● Work request
Copy each of the lines below word for word, but leave the pictures out of your answer.

● Dataset excerpt
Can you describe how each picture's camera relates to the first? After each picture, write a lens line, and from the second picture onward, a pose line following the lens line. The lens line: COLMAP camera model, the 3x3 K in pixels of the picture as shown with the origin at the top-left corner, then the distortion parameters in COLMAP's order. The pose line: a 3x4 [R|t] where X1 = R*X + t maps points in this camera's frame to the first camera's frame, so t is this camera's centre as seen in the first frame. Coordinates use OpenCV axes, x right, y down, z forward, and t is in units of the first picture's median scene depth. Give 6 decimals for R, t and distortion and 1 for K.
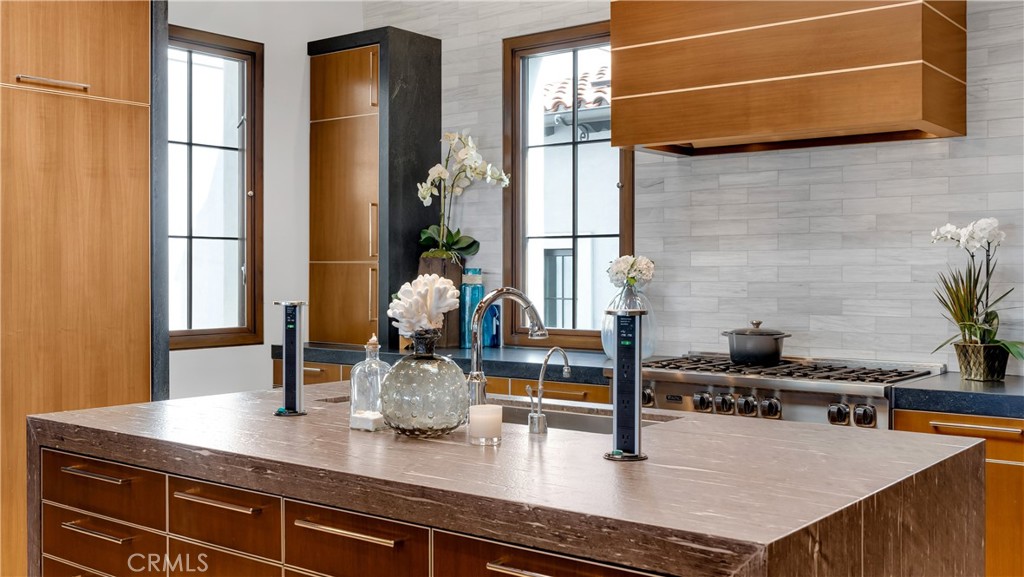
lens RADIAL K [[1032.8, 0, 512.0], [0, 1032.8, 288.5], [0, 0, 1]] dist [-0.012594, 0.000881]
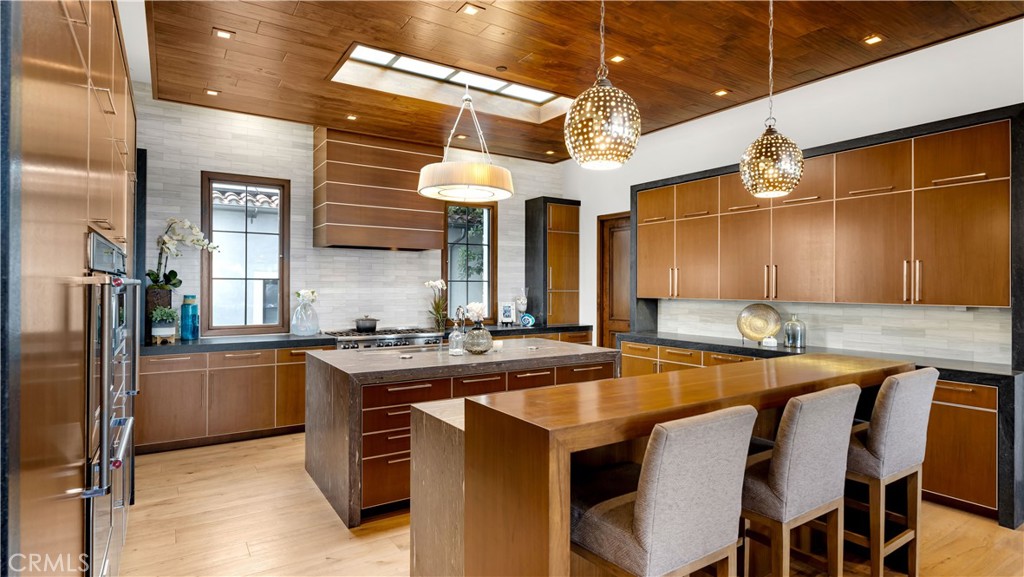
lens RADIAL K [[532.9, 0, 512.0], [0, 532.9, 288.5], [0, 0, 1]] dist [-0.001447, -0.000003]
pose [[0.318697, -0.002532, 0.947853, -0.905762], [0.009093, 0.999959, -0.000387, -0.031462], [-0.947813, 0.008742, 0.318706, 0.212370]]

● Result of this exercise
Can you describe how each picture's camera relates to the first? After each picture, write a lens line, and from the second picture onward, a pose line following the lens line. The lens line: COLMAP camera model, the 3x3 K in pixels of the picture as shown with the origin at the top-left corner, then the distortion parameters in COLMAP's order. The pose line: a 3x4 [R|t] where X1 = R*X + t maps points in this camera's frame to the first camera's frame, so t is this camera's centre as seen in the first frame. Coordinates use OpenCV axes, x right, y down, z forward, and t is in units of the first picture's median scene depth. Give 6 decimals for R, t and distortion and 1 for K.
lens RADIAL K [[1032.8, 0, 512.0], [0, 1032.8, 288.5], [0, 0, 1]] dist [-0.012594, 0.000881]
lens RADIAL K [[532.9, 0, 512.0], [0, 532.9, 288.5], [0, 0, 1]] dist [-0.001447, -0.000003]
pose [[0.318697, -0.002532, 0.947853, -0.905762], [0.009093, 0.999959, -0.000387, -0.031462], [-0.947813, 0.008742, 0.318706, 0.212370]]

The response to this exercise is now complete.